Uma paciente cheia de queixas - Parte 1
Parte 1:
A Sra. NSL, 38 anos, solteira, empregada domestica, ao ser
indagada sobre o motivo da consulta respondeu: "Tenho um tanto de
problemas".
Realmente, apesar do excelente estado geral, ao longo da
consulta ela referiu várias queixas: pele seca, fraqueza no braço esquerdo,
tontura, *cefaleia, olhos irritados, vermelhos e coçando, alergia a
produtos de limpeza, bolinhas na
garganta, ofegante com facilidade mesmo ao caminhar normalmente, batedeira,
teme problemas de coração, pernas e pés pesados e com dor em locais variados,
caroço na mama há 20 anos, menstruação irregular, mioma, útero virado, memória
falhando, pressão alta, dor na perna esquerda e nas cadeiras, enjôo, estômago
azeda, intestino preso, barriga inchada e dor para evacuar. Em determinado
momento, inclusive, chorou ao se lembrar do irmão que falecera de acidente e
mencionou que nos períodos em que utilizava regularmente um antidepressivo
grande parte dos sintomas melhorava (embora outros piorassem).

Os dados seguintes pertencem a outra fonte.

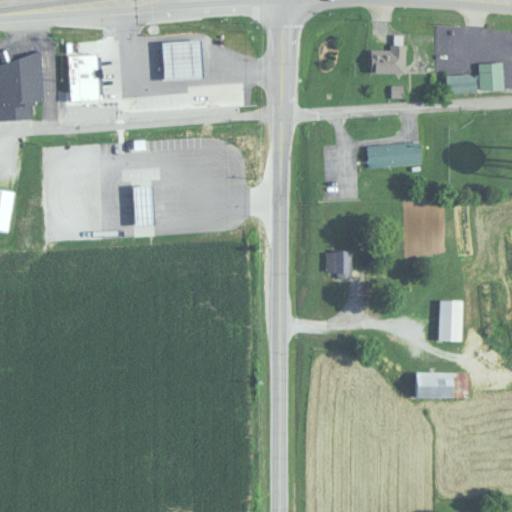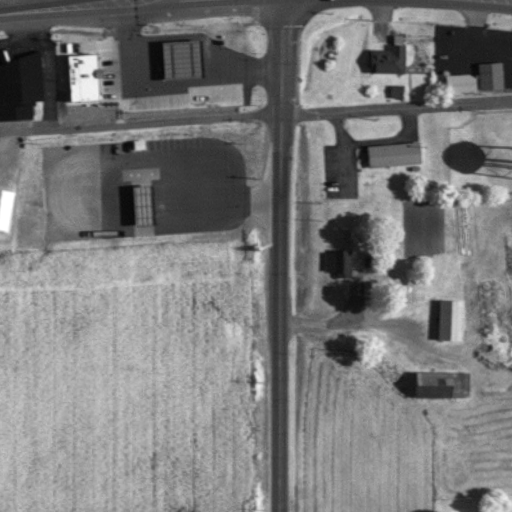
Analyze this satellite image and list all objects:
road: (76, 7)
building: (218, 49)
building: (221, 51)
building: (387, 56)
building: (388, 56)
building: (489, 75)
building: (489, 75)
building: (21, 78)
building: (21, 78)
building: (458, 82)
building: (459, 82)
building: (176, 84)
building: (176, 84)
road: (396, 108)
road: (140, 125)
building: (392, 152)
building: (392, 153)
building: (4, 205)
building: (4, 205)
road: (279, 255)
building: (338, 260)
building: (338, 260)
building: (449, 317)
building: (449, 317)
road: (345, 325)
building: (441, 382)
building: (441, 382)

1) Antes de continuar a ler, pense um pouco: qual a sua primeira
impressão sobre o caso?
Logo no início da consulta, ao ser indagada sobre qual o
problema que mais a incomodava ultimamente, ela mencionou "o
estômago". Segundo os dados obtidos pelo aluno, há muitos anos ela tem
sentido náuseas e desconforto epigástrico quando permanece muitas horas sem se
alimentar. Ela sente que o "estômago azeda, queima muito, a barriga
puxa" e ela só melhora depois de "vomitar uma gosma verde". O
quadro pode durar até dois a três dias. Não ocorre diariamente, e é mais
frequente quando está ansiosa: "se fico nervosa, ataca"; "não
sei brigar, se fico com raiva vem uma dor de cabeça e mal estar". Ocorre
ainda se ela ingere torresmo, macarrão com molho branco, refrigerante, alguns
queijos, enlatados e alimentos com creme de leite. Algumas crises surgem se ela
ingerir bebidas alcoólicas (que ela consome apenas em pequenas quantidades).
Apesar disto, ela cozinha com gordura de porco e sua dieta habitual inclui
batatas fritas, mandioca, bolos e biscoitos,
mas não frutas e verduras.
Ela já tentou se tratar com chás de folha de mamão e boldo,
analgésicos e medicamentos para digestão, mas não resolvem. Entretanto, há
períodos em que ela permanece assintomática, por controlar a dieta e os
horários de alimentação.
Por estas queixas ela já realizou uma
esofagogastroduodenoscopia, que revelou "gastrite nervosa". Ela já
tentou se consultar com um gastroenterologista, mas "nunca
conseguiu".
Vamos interromper a anamnese por um momento, e começar o *raciocínio clínico.
2) O que sugere que os sintomas do "estômago" não
são provocados por uma neoplasia gástrica?
3) A paciente apresenta sintomas e sinais de
alerta para doenças graves?
4) Existe mesmo "gastrite nervosa"? O que há por
trás deste diagnóstico (do ponto de vista do médico e do paciente)? Pensando na *relação médico-paciente, qual seria sua conduta sobre este diagnóstico?
5) Você acha que o diagnóstico da Sra. NSL poderia ser
"*dispepsia funcional" (presença de sintomas digestivos, muitas vezes
associados a problemas emocionais, sem causa específica e sem evidência de
doenças orgânicas detectáveis por exames)?